In response to the challenges posed by the pandemic, Dr Masisi said government had made a decision to extend the wage subsidy support to all licensed tourism enterprises for a period of six months from July to December, to pay wage subsidies to all freelance personnel in the tourism sector that were not covered in the initial wage subsidy of April to June.
Furthermore, Dr Masisi said government had revised the Tourism Policy and it would be presented during the current sitting of Parliament.
“The overall objective of the policy is to facilitate product diversification, promote domestic tourism, increase citizen and local participation in the development of the sector,” he said.
In order to increase meaningful citizen participation in the growth and development of the tourism industry, Dr Masisi said government had taken a decision to reserve five concessions in the Okavango Delta to be allocated to 100 per cent citizen-owned companies, consortia and joint venture partnerships.
He added that government had also launched the Tourism Information Licensing System in January for the licensing and revenue collection from operators.
The system, he said, offers a platform to apply for tourism licenses, pay license fees, penalties and the training levy fee online and by so doing it improves the ease of doing business.

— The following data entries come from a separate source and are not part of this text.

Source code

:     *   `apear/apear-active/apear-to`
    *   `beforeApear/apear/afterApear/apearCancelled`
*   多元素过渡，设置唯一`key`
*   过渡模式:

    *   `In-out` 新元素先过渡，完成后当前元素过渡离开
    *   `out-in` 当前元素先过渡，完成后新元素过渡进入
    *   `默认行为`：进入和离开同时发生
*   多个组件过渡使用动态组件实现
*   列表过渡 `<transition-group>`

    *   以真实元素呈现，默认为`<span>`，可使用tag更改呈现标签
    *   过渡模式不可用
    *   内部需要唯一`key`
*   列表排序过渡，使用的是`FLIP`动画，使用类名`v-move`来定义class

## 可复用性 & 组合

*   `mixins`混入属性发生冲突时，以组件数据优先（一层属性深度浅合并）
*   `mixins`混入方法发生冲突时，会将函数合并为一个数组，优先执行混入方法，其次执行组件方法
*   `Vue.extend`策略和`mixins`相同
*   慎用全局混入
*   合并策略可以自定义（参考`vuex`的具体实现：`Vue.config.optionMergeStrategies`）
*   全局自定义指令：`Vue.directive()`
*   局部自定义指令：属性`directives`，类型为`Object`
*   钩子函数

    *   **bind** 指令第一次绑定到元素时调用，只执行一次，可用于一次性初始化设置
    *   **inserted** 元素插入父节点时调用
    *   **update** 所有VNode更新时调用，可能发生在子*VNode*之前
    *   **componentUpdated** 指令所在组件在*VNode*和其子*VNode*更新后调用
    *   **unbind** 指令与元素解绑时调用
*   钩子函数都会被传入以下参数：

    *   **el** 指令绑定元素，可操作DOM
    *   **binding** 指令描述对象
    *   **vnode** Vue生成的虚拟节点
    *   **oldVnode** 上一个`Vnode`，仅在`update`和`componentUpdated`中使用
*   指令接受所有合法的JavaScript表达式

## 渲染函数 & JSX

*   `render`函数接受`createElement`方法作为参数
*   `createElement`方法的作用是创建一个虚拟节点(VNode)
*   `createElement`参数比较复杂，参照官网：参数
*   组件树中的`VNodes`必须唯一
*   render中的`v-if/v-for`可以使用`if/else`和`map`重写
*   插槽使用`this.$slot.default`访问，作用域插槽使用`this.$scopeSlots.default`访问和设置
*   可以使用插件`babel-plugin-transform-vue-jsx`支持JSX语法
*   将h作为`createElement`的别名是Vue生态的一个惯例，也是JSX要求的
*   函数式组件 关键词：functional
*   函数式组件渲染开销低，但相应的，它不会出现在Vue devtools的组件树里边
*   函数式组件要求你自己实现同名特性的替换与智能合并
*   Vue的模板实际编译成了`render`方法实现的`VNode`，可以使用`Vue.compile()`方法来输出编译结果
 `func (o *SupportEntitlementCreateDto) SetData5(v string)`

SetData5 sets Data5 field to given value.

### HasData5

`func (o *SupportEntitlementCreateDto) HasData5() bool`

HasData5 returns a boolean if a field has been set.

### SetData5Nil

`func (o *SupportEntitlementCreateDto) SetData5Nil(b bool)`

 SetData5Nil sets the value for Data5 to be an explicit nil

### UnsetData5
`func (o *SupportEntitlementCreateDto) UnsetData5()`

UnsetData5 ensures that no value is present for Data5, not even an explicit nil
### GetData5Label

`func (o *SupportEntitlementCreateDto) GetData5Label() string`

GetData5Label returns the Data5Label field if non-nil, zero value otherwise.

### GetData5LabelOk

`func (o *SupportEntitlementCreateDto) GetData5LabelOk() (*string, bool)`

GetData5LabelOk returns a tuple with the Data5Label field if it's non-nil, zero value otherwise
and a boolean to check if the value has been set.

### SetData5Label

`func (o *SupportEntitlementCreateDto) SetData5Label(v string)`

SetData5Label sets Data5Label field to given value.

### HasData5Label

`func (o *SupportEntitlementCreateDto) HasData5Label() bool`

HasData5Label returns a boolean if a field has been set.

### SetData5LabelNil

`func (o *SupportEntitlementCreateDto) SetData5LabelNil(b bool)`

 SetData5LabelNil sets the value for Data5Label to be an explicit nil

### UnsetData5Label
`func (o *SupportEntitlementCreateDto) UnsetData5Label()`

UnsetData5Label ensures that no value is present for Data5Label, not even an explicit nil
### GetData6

In recognition of local heritage sites, Dr Masisi said government had restored the 80-year-old Matlapana Bridge in Maun.
“The community has taken over the management of the bridge for tourism activities, said Dr Masisi.
He added that the Kgalagadi heritage trial was launched to highlight and celebrate over 30 key cultural and natural heritage sites for tourism.
In that regard, he said communities had been engaged to strengthen mini- trails at BORAVAST, Gakhibane, TSAMAMA and 4-Hooks.
He said the ongoing management plan for the Qcwihaaba caves and wider NG-4 sought to explore further developments in the area with the caves as the main tourism attraction.
“These and Tsodilo will be leased to Batswana and will commence operation by June 2021,” he added.